▶ EXTRACT PROVIDED
The risk of developing cancer increases by drinking moderate amounts of alcohol according to latest analysis. But will this change our boozing behaviour, asks Tom Clarke.
While even small amounts increase the risk, drinking above recommended limits causes the majority of cancer cases linked to alcohol, experts said.
And even former drinkers who have now quit are still at risk of cancer, including of the oesophagus, breast, mouth and bowel.
NHS guidelines are that men should drink no more than three to four units a day while women should not go over two to three units a day.
But the new research, published in the British Medical Journal (BMJ), found cancer risks at even lower levels.
The research suggests that one in 10 cancers in men and one in 33 in women across western Europe are caused by drinking.
Experts analysed data from eight European countries, including the UK, and worked out what proportion of men and women were drinking above guidelines of 24g of alcohol a day for men and 12g a day for women.
In the UK, one unit is defined as 8g of alcohol, meaning 12g is roughly a small 125ml glass of white wine (1.6 units).
Cancers of the pharynx, oesophagus and voice box were most commonly caused by alcohol, followed by liver.
The authors, from universities and hospitals across Europe, said: “Our data show that many cancer cases could have been avoided if alcohol consumption is limited to two alcoholic drinks per day in men and one alcoholic drink per day in women, which are the recommendations of many health organisations.
This research supports existing evidence that alcohol causes cancer and that the risk increases even with drinking moderate amounts. Naomi Allen, Oxford University
“And even more cancer cases would be prevented if people reduced their alcohol intake to below recommended guidelines or stopped drinking alcohol at all.”
Cancer Research UK, which helped fund the study, said the findings showed that alcohol causes at least 13,000 cases of cancer a year in the UK.
More than 6,000 of cancers of the mouth, oesophagus, voice box and pharynx are caused by drinking.
Alcohol also causes more than 3,000 bowel cancers and about 2,500 breast cancers per year, according to the charity.
But parts of the alcohol industry are calling for more research on the link between different drinks and cancer.
The research is part of the European Prospective Investigation of Cancer (EPIC), one of the largest-ever studies into the links between diet and cancer.

(Items from a data source)
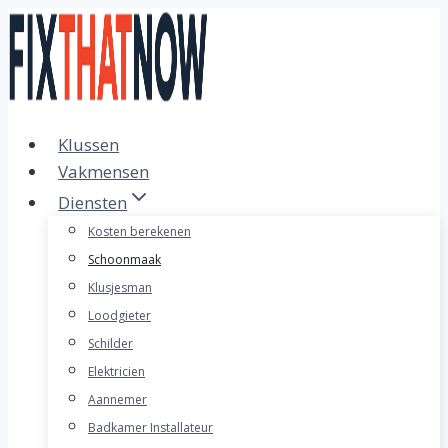
Doorgaan
naar
inhoud
Klussen
Vakmensen
Diensten
Kosten berekenen
Schoonmaak
Klusjesman
Loodgieter
Schilder
Elektricien
Aannemer
Badkamer Installateur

▶ THE PROBLEM
Pick up the article on alcohol and cancer after its final sentence and carry it forward. These rows have no connection to the article on alcohol and cancer.

▶ ANSWER BELOW
Naomi Allen, from Oxford University, who works on the EPIC study, said: “This research supports existing evidence that alcohol causes cancer and that the risk increases even with drinking moderate amounts.
“The results from this study reflect the impact of people’s drinking habits about 10 years ago.
“People are drinking even more now than then and this could lead to more people developing cancer because of alcohol in the future.”
Neil Williams from the British Beer and Pub Association told Channel 4 News that the report “reminds us of the need for sensible drinking”.
He added: “We’d like to see the medical profession focus attention on the different effects of different types of alcohol so consumers can have as much information as possible.
“The link between alcohol and cancer isn’t caused by ethanol but by acetaldehyde (a chemical created when alcohol is broken down) which is lower in beer compared to some other drinks.”
But Naomi Allen told Channel 4 News that there was no research to back up that claim.
She said: “All the evidence we have suggests that it is total alcohol consumption which has an effect rather than differences between beer, wine or spirits.”
Sara Hiom, director of health information at Cancer Research UK, said: “Many people just don’t know that drinking alcohol can increase their cancer risk.
“In the last 10 years, mouth cancer has become much more common and one reason for this could be because of higher levels of drinking – as this study reflects.
“Along with being a non-smoker and keeping a healthy body weight, cutting back on alcohol is one of the most important ways of lowering your cancer risk.
“Keeping alcohol intake to a maximum of one small drink a day for women and two small drinks per day for men can have a real impact.”